__Records provided__.
□ □ □ □ □ □ □

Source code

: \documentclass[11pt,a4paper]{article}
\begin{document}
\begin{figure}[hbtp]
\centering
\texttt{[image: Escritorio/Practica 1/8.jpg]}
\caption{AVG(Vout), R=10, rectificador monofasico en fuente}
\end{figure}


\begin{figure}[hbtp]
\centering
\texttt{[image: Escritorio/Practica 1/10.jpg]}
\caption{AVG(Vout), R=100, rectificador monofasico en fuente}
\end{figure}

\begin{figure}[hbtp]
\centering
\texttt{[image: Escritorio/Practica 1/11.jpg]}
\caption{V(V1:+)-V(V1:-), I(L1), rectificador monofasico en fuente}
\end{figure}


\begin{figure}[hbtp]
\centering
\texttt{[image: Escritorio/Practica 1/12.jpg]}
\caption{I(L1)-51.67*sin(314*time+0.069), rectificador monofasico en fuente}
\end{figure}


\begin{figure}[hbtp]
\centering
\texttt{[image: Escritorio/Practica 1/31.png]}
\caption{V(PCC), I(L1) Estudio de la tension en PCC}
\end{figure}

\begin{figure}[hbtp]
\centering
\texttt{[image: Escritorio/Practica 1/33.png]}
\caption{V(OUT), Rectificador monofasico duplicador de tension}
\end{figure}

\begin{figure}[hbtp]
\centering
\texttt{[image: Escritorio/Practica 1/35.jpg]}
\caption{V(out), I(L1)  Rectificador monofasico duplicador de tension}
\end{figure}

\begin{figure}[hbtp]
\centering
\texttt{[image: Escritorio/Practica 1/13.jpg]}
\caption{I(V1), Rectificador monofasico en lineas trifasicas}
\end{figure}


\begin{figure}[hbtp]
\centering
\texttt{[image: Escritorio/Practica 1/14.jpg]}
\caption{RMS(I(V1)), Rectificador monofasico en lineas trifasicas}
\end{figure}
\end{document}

□ □ □ □ □ □ □

__Your objective__. Would you write out the listing above exactly, in full?

__Result of the exercise__.
Source code

: \documentclass[11pt,a4paper]{article}
\begin{document}
\begin{figure}[hbtp]
\centering
\texttt{[image: Escritorio/Practica 1/8.jpg]}
\caption{AVG(Vout), R=10, rectificador monofasico en fuente}
\end{figure}


\begin{figure}[hbtp]
\centering
\texttt{[image: Escritorio/Practica 1/10.jpg]}
\caption{AVG(Vout), R=100, rectificador monofasico en fuente}
\end{figure}

\begin{figure}[hbtp]
\centering
\texttt{[image: Escritorio/Practica 1/11.jpg]}
\caption{V(V1:+)-V(V1:-), I(L1), rectificador monofasico en fuente}
\end{figure}


\begin{figure}[hbtp]
\centering
\texttt{[image: Escritorio/Practica 1/12.jpg]}
\caption{I(L1)-51.67*sin(314*time+0.069), rectificador monofasico en fuente}
\end{figure}


\begin{figure}[hbtp]
\centering
\texttt{[image: Escritorio/Practica 1/31.png]}
\caption{V(PCC), I(L1) Estudio de la tension en PCC}
\end{figure}

\begin{figure}[hbtp]
\centering
\texttt{[image: Escritorio/Practica 1/33.png]}
\caption{V(OUT), Rectificador monofasico duplicador de tension}
\end{figure}

\begin{figure}[hbtp]
\centering
\texttt{[image: Escritorio/Practica 1/35.jpg]}
\caption{V(out), I(L1)  Rectificador monofasico duplicador de tension}
\end{figure}

\begin{figure}[hbtp]
\centering
\texttt{[image: Escritorio/Practica 1/13.jpg]}
\caption{I(V1), Rectificador monofasico en lineas trifasicas}
\end{figure}


\begin{figure}[hbtp]
\centering
\texttt{[image: Escritorio/Practica 1/14.jpg]}
\caption{RMS(I(V1)), Rectificador monofasico en lineas trifasicas}
\end{figure}
\end{document}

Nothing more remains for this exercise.